Task directions
Rewrite the items from the start through the line containing "whois lookup", with "optie" changed to "functie" and nothing else altered.

_ _ _ _ _ _ _

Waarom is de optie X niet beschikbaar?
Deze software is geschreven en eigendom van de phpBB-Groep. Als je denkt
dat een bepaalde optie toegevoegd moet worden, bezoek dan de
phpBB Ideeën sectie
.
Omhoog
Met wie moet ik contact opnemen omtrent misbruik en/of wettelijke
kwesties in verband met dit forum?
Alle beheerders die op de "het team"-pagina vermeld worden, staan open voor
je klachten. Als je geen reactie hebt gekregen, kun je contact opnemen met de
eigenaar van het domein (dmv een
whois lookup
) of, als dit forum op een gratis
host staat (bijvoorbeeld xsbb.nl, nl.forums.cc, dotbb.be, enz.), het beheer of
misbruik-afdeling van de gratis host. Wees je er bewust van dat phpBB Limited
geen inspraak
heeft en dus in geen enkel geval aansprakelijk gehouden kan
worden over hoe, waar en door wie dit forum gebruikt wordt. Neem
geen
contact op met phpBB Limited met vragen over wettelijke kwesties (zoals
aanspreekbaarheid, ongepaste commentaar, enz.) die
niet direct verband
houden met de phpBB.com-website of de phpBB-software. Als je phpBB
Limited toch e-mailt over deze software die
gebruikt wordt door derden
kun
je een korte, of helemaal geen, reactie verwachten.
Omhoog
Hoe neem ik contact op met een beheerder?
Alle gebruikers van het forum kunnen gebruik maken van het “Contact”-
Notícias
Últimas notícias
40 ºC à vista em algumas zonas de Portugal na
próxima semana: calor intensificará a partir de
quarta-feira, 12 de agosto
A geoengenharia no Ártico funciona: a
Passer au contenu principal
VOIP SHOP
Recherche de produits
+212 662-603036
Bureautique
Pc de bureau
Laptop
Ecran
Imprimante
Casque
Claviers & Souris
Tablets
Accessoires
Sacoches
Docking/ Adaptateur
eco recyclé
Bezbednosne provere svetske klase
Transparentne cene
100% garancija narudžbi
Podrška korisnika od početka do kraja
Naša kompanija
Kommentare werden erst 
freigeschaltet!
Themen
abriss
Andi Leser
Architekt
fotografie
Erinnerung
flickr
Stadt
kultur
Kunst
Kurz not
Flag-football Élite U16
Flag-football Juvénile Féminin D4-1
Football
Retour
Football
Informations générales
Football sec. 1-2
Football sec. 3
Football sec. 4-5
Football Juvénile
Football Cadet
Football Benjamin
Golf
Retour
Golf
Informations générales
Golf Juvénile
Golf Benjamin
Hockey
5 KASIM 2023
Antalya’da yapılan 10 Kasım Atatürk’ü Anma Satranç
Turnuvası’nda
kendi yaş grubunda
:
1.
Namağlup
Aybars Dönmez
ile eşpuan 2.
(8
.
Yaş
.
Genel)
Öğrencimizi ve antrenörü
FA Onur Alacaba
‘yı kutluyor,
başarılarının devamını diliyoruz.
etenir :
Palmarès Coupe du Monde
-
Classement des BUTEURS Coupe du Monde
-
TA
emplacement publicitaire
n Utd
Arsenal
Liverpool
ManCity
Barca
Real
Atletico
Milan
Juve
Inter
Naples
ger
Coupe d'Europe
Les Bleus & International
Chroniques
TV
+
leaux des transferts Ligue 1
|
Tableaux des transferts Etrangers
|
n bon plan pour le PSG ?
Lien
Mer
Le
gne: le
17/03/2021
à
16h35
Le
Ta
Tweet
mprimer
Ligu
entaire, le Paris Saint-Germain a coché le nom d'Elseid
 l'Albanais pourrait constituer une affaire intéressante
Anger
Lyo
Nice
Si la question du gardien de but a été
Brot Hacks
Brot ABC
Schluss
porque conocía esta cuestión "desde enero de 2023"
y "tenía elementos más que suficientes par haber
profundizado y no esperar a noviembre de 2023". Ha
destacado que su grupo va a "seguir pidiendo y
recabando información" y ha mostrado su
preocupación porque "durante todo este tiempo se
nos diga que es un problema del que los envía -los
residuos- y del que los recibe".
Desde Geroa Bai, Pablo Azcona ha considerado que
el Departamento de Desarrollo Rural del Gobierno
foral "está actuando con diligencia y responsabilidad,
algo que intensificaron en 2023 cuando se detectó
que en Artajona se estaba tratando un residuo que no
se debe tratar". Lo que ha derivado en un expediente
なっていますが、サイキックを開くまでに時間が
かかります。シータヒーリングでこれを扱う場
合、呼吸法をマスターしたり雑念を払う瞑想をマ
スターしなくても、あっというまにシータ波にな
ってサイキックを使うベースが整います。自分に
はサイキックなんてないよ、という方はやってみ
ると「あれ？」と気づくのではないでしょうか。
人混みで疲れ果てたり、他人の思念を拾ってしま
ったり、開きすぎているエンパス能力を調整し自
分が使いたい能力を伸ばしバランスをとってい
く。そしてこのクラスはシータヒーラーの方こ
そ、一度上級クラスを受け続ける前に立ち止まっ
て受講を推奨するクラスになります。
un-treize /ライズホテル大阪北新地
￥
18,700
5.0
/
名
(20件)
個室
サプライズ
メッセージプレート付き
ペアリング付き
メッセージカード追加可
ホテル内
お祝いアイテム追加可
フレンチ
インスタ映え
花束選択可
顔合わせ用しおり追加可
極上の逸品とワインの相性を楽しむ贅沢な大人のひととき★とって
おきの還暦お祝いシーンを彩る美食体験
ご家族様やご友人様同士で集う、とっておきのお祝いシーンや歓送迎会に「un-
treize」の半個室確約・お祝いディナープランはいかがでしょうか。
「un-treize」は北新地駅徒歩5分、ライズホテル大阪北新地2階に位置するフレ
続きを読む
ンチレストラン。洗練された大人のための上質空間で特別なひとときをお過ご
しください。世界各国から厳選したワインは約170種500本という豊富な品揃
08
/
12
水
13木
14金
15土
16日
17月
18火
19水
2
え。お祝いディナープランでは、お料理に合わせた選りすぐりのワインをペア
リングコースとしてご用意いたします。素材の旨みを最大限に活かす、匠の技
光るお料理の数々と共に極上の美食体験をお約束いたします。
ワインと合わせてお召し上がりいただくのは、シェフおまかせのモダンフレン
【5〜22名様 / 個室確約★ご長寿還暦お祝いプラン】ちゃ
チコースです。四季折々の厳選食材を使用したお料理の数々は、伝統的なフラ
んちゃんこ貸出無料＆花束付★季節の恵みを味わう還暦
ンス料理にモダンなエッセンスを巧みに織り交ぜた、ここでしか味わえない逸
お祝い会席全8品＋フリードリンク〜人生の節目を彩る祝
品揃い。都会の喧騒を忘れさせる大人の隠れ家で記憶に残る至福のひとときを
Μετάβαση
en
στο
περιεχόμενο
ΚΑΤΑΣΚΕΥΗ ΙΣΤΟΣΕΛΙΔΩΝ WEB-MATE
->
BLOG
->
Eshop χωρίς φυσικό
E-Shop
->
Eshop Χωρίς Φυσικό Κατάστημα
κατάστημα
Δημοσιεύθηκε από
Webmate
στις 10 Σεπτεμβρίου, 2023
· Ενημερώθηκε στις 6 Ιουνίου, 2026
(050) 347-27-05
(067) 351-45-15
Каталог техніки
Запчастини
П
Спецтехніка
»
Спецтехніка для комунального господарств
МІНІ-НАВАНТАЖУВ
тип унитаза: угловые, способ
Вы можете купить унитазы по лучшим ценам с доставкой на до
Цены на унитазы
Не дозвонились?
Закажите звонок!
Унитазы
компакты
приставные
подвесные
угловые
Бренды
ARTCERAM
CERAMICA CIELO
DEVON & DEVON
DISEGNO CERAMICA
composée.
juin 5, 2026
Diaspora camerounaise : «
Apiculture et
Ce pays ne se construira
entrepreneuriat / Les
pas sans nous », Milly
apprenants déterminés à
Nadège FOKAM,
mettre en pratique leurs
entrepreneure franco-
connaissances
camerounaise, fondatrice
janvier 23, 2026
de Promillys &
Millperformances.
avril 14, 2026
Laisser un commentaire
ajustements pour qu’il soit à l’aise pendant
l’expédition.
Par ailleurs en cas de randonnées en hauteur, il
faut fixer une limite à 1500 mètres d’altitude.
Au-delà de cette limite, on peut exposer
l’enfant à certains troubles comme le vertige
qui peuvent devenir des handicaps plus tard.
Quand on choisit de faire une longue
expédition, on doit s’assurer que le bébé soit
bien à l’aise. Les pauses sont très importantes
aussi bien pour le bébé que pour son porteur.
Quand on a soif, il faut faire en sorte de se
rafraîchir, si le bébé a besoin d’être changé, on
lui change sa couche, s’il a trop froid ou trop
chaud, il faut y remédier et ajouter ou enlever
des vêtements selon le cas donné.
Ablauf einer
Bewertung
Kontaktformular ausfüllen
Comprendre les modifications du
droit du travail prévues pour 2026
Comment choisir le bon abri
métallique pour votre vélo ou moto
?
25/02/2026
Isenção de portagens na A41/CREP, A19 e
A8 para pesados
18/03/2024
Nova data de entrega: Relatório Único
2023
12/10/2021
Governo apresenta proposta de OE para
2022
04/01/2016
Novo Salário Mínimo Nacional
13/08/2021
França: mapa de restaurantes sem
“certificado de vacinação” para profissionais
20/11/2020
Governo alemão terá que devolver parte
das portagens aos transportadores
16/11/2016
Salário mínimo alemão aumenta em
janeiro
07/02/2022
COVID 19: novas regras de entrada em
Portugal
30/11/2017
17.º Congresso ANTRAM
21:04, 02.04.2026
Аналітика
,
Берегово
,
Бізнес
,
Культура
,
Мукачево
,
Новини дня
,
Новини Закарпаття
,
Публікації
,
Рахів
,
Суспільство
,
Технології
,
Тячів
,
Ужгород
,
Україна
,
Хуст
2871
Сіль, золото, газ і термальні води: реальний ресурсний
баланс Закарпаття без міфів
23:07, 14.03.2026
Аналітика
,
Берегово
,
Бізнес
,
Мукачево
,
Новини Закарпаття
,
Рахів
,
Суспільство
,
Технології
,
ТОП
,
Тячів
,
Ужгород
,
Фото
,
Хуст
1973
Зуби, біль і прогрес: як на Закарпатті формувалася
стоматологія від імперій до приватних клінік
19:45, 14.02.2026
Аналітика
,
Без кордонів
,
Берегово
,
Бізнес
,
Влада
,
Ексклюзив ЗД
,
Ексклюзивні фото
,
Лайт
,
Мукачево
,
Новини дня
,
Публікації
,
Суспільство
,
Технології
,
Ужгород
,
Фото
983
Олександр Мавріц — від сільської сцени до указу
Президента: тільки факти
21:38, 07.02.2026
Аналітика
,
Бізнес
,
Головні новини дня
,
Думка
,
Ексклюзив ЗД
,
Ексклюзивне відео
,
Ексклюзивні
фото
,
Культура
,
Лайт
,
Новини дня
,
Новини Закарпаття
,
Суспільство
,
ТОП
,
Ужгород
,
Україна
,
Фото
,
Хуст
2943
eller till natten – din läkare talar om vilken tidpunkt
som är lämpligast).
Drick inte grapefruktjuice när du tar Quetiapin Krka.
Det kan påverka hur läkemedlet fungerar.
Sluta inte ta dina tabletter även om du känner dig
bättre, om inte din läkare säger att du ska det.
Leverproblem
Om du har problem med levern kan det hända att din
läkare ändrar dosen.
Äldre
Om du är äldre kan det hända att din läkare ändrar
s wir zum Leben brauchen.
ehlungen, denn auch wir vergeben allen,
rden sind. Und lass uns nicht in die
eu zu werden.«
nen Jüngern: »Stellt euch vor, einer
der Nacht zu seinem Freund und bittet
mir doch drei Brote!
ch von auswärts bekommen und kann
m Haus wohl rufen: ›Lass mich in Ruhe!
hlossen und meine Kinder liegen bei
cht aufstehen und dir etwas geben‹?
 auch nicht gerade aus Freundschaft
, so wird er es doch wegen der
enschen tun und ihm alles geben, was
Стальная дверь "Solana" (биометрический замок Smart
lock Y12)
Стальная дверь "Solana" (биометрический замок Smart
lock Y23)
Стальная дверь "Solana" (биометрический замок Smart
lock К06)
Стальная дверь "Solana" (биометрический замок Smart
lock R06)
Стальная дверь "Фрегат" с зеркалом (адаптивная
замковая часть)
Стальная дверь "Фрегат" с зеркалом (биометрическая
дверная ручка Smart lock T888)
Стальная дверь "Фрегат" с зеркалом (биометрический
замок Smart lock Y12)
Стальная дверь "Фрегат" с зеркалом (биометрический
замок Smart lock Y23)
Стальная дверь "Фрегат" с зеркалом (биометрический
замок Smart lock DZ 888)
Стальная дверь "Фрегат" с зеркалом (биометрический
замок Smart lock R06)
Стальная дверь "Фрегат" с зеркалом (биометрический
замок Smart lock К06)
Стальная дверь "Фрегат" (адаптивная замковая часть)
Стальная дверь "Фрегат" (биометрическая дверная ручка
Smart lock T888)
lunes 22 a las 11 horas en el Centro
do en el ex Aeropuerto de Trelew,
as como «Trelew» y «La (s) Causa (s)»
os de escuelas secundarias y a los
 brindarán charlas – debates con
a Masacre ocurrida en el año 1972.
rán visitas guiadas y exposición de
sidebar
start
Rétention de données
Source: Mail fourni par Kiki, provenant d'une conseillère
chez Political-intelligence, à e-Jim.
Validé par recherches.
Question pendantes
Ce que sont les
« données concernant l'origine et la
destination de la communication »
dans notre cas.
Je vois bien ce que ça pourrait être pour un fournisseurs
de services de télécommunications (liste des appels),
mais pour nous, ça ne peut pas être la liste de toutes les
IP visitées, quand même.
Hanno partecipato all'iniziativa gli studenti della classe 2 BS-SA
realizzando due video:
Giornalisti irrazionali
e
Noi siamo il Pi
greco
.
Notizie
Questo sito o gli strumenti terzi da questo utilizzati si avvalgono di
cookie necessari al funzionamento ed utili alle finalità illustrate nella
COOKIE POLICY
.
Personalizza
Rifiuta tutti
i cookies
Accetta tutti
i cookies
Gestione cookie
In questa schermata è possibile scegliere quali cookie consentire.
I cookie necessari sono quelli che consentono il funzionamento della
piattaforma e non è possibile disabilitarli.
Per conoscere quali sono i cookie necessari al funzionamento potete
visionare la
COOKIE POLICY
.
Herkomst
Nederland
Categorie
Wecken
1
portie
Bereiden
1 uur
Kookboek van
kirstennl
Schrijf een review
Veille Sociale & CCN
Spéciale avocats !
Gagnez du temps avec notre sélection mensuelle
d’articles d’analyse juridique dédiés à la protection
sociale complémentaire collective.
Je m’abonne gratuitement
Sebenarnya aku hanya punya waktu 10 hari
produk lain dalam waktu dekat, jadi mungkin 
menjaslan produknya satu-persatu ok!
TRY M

_ _ _ _ _ _ _

Answer space
Waarom is de functie X niet beschikbaar?
Deze software is geschreven en eigendom van de phpBB-Groep. Als je denkt
dat een bepaalde functie toegevoegd moet worden, bezoek dan de
phpBB Ideeën sectie
.
Omhoog
Met wie moet ik contact opnemen omtrent misbruik en/of wettelijke
kwesties in verband met dit forum?
Alle beheerders die op de "het team"-pagina vermeld worden, staan open voor
je klachten. Als je geen reactie hebt gekregen, kun je contact opnemen met de
eigenaar van het domein (dmv een
whois lookup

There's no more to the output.